Le scuole paritarie (pubbliche) fanno risparmiare lo Stato - Forum Così è la vita di Isabella Bossi Fedrigotti
Gentile Isabella,
le scuole paritarie che applicano rette inferiori al costo medio per studente non dovranno più pagare l’IMU.
A beneficiarne dell’esenzione dell’imposta comunale sarà quell’ampia fetta di scuole paritarie che chiedono alle famiglie una retta annuale più bassa rispetto a quanto lo Stato spende mediamente per ogni studente della scuola pubblica.
Secondo i parametri ministeriali pubblicati per il 2025/2026, il costo medio per uno studente della scuola primaria supera i 9.000 euro annui.
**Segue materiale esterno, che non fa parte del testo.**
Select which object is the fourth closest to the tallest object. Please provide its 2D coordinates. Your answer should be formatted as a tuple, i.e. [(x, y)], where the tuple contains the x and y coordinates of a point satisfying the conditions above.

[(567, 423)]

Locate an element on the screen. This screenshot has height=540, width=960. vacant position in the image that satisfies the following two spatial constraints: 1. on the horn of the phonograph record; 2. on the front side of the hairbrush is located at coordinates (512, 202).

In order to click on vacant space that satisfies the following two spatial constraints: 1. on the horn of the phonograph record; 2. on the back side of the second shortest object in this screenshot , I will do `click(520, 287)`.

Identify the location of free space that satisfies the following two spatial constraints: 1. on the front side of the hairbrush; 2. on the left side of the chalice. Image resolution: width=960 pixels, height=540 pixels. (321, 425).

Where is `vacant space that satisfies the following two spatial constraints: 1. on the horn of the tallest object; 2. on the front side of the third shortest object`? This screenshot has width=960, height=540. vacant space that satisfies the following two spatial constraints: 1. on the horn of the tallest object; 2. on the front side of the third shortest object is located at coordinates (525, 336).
Molte scuole paritarie chiedono invece rette comprese tra 2.000 e 5.000 euro all’anno, soprattutto fuori dalle grandi città. Questo significa che numerosi istituti potranno essere considerati “non commerciali” e quindi ottenere l’esenzione IMU.
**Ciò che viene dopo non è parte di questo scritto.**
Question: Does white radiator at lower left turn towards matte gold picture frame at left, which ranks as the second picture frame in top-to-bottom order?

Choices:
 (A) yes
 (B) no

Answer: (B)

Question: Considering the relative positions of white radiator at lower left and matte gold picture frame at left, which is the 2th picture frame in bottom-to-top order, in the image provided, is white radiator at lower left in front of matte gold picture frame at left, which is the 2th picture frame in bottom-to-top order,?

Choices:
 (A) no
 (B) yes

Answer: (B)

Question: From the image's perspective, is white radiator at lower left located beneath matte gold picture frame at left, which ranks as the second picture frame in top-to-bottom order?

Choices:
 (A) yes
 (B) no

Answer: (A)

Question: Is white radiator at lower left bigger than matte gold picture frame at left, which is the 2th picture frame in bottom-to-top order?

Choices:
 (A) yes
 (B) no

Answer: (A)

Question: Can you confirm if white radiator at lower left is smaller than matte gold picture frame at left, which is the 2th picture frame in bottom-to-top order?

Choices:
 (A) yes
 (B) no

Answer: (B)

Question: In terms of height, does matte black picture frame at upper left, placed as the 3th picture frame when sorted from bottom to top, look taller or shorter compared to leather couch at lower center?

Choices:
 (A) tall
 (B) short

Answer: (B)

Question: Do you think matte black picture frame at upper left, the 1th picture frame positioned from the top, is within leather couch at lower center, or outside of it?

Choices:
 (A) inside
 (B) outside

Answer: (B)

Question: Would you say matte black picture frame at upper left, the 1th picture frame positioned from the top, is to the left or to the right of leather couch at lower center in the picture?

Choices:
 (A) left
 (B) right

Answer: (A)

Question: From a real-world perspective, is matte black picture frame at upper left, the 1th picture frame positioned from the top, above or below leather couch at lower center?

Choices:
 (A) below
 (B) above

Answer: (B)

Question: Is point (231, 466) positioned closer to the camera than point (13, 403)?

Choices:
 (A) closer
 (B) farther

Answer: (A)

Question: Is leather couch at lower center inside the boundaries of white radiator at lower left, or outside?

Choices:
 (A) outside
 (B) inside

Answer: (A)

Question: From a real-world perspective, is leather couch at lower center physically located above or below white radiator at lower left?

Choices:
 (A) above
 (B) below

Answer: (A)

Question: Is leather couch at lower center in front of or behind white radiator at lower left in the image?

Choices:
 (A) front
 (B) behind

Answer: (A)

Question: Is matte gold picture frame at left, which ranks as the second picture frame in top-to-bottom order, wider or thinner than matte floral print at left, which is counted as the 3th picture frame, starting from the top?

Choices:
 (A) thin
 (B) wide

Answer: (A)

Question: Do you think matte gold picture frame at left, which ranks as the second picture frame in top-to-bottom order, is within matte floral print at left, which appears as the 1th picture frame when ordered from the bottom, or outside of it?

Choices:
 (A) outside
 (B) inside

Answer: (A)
L’idea alla base della legge è che molte scuole paritarie, soprattutto cattoliche o gestite da enti non profit, non producano utili ma coprano solo una parte dei costi grazie alle rette e a contributi esterni. Per questo il governo ha deciso di assimilarle maggiormente a un servizio pubblico educativo.
Resteranno invece escluse alcune scuole d’élite con rette elevate.